Politique
RDC : La traque des proches de Jean-Marc Kabund dénoncée
Des voix s’élèvent de plus en plus pour dénoncer la traque des opposants et membres de la société civile qui ont appelé la population à se lever pour mettre fin à la gabegie dans la gestion des dirigeants actuels en RDC. À la tête de ce mouvement, Jean-Marc Kabund, ex président de l’Union pour la démocratie et le progrès social (UDPS), le parti présidentiel, député et ancien vice-président de l’Assemblée nationale, arrêté le 9 août 2022 et détenu depuis à Makala, la grande prison de Kinshasa, pour « outrage au chef de l’État, propagation de faux bruits pour soulever la population et outrage aux institutions de la République (Parlement et gouvernement) ».

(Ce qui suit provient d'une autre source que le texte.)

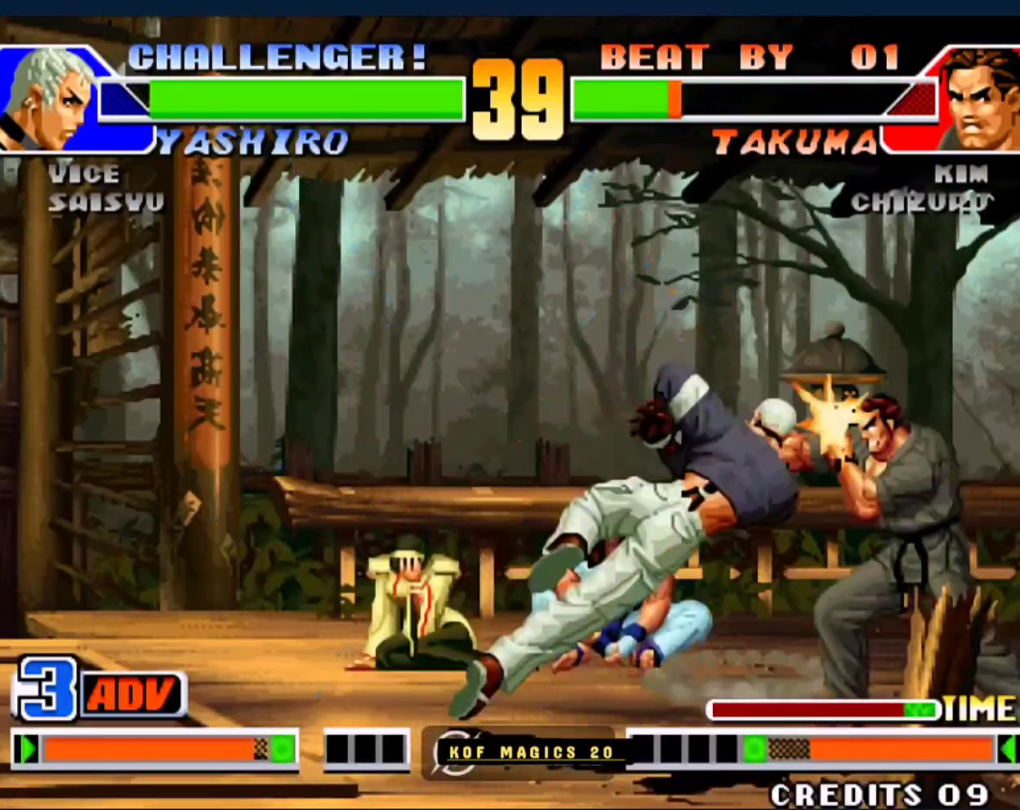
{"buttons": [], "left_stick": "center", "events": [[117, "left_stick", "left"], [383, "left_stick", "center"]]}
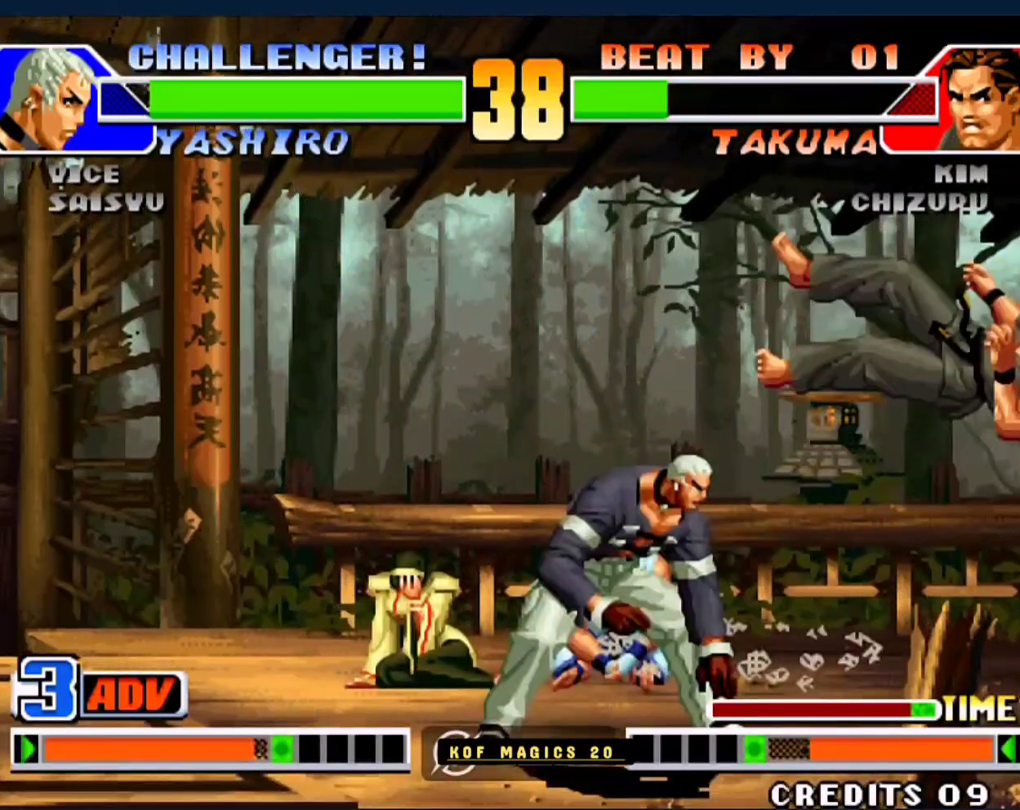
{"buttons": [], "left_stick": "up-right", "events": [[150, "A", "down"], [150, "B", "down"], [217, "A", "up"], [217, "B", "up"], [350, "left_stick", "down"], [417, "left_stick", "right"], [483, "left_stick", "up-right"]]}
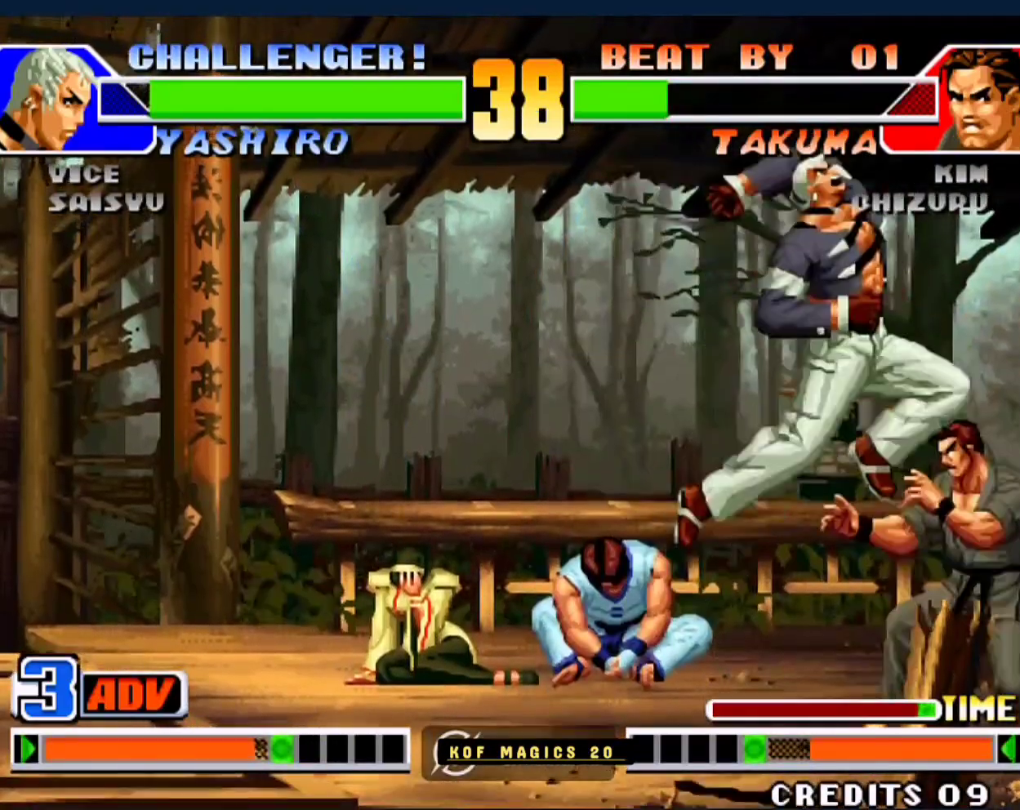
{"buttons": [], "left_stick": "center", "events": [[250, "left_stick", "right"], [383, "left_stick", "center"]]}
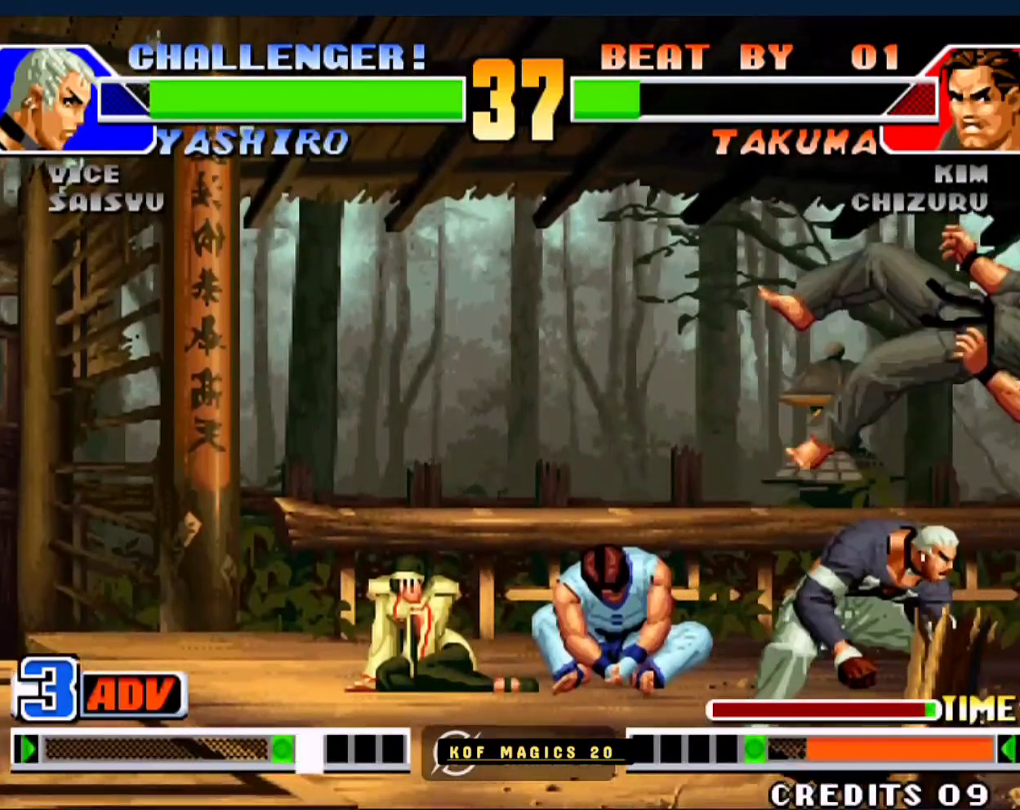
{"buttons": ["D"], "left_stick": "left", "events": [[183, "left_stick", "left"], [250, "D", "down"], [350, "D", "up"], [383, "D", "down"], [450, "D", "up"], [483, "D", "down"]]}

Condamné à 7 ans de prison depuis septembre 2023, ses partisans demandent son acquittement pur et simple car « il n’y a aucun élément constitutif d’infractions dont on l’accuse ».

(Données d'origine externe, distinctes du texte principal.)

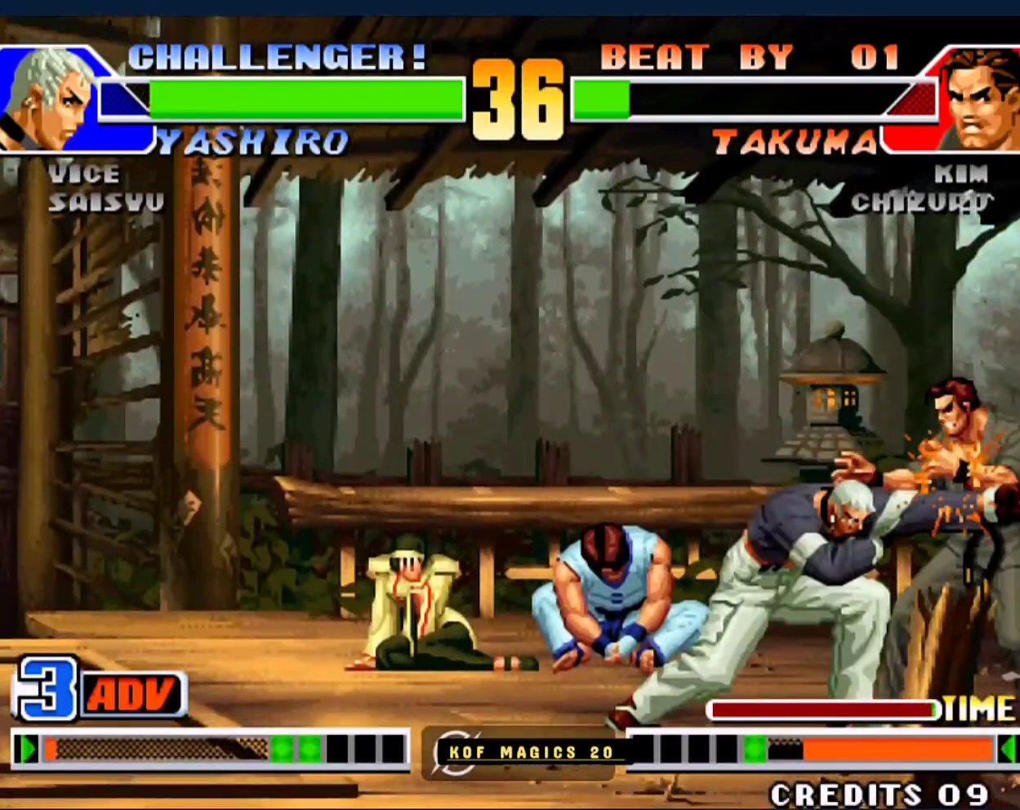
{"buttons": [], "left_stick": "down-right", "events": [[83, "D", "up"], [150, "left_stick", "down-right"], [317, "left_stick", "right"], [450, "left_stick", "down-right"]]}
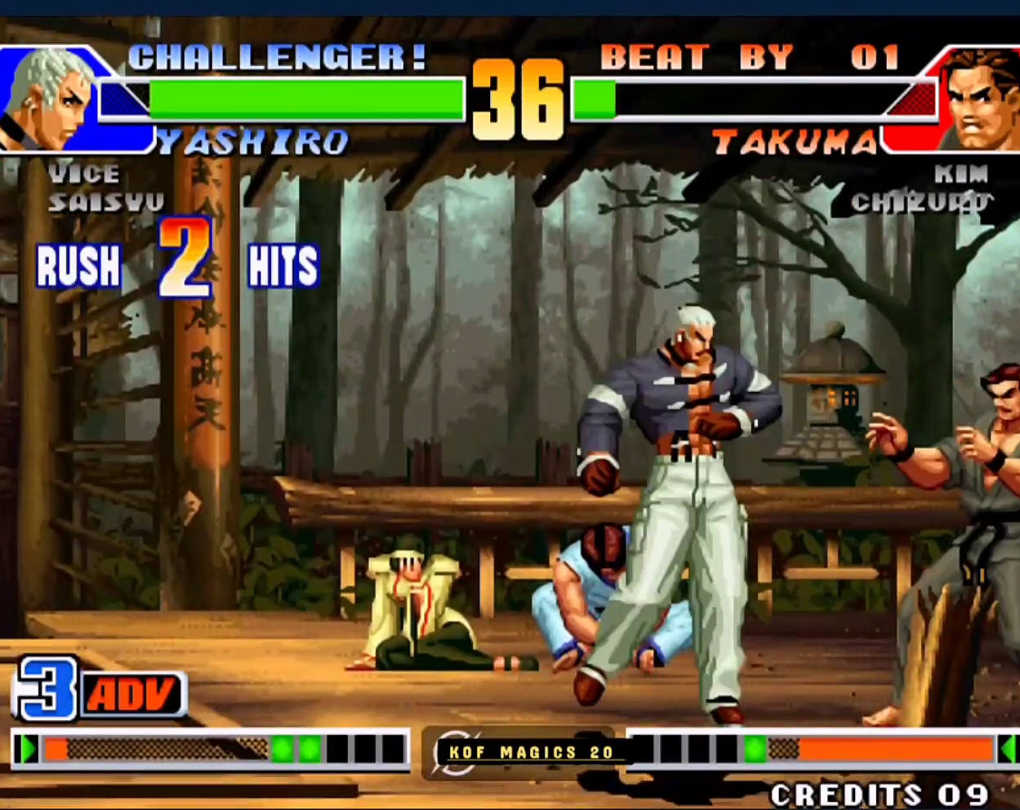
{"buttons": ["A"], "left_stick": "left", "events": [[83, "left_stick", "right"], [350, "left_stick", "down"], [417, "left_stick", "left"], [483, "A", "down"]]}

D’autres opposants et défenseurs des droits de l’homme sont aussi arrêtés depuis ses dernières déclarations, soit pour des affaires qui remonteraient à bien longtemps, soit juste pour avoir troublé l’ordre public.
Dans le lot, le nouveau parti créé par l’ancien président de l’UDPS cite, notamment, la traque de ses membres dont Franco Mayiza, Mireille Ngomba, Chantal Ngalula, José Ongonamvula, fils du collaborateur direct de Jean-Marc Kabund, etc.

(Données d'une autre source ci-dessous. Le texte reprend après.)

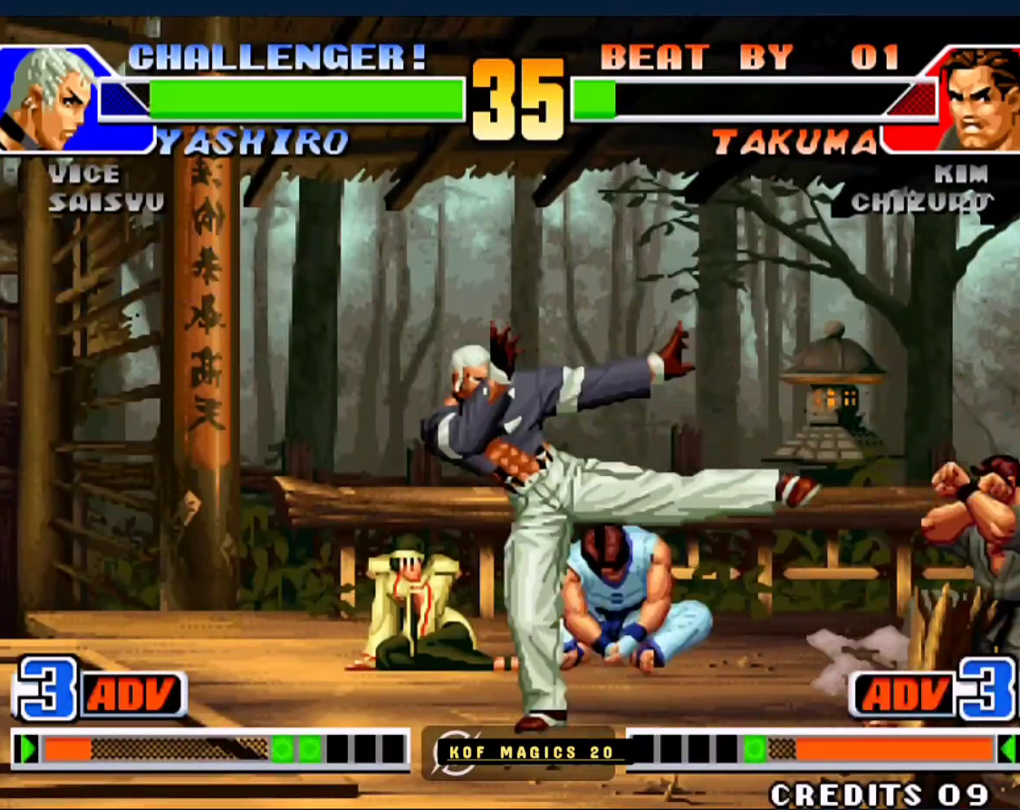
{"buttons": ["A"], "left_stick": "left", "events": []}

Ce dernier, affirme-t-on, était en voyage d’études aux USA depuis 2021, avant d’adhérer à l‘ »Alliance pour le changement », le parti de Jean-Marc Kabund qui a rejoint l’opposition en juillet 2022 après avoir été radié du parti présidentiel et avoir démissionné de son poste de 1er vice-président de l’Assemblée nationale.
Désireux de retourner au pays pour retrouver sa famille et avoir des nouvelles de son père toujours porté disparu, José Ongonamvula craint plutôt pour sa sécurité personnelle, car les 14 août et 12 septembre 2022 la résidence familiale été visitée par des agents de service de sécurité ainsi que ceux de la police. Sa famille, indique-t-on, vit déjà dans la clandestinité, tant dans la capitale que dans l’arrière-pays.
Notons qu’en septembre 2023 Jean-Marc Kabund a été condamné à sept ans de prison ferme.
Rappelons que lors de l’annonce de la création de son propre parti politique, Kabund avait fustigé « l’absence de vision claire », « l’incompétence notoire et la mégestion institutionnalisée caractérisée par l’insouciance, l’irresponsabilité, la jouissance et la prédation au sommet de l’État » par le camp du président Félix Tshisekedi. Des propos qu’il a repris lors du procès.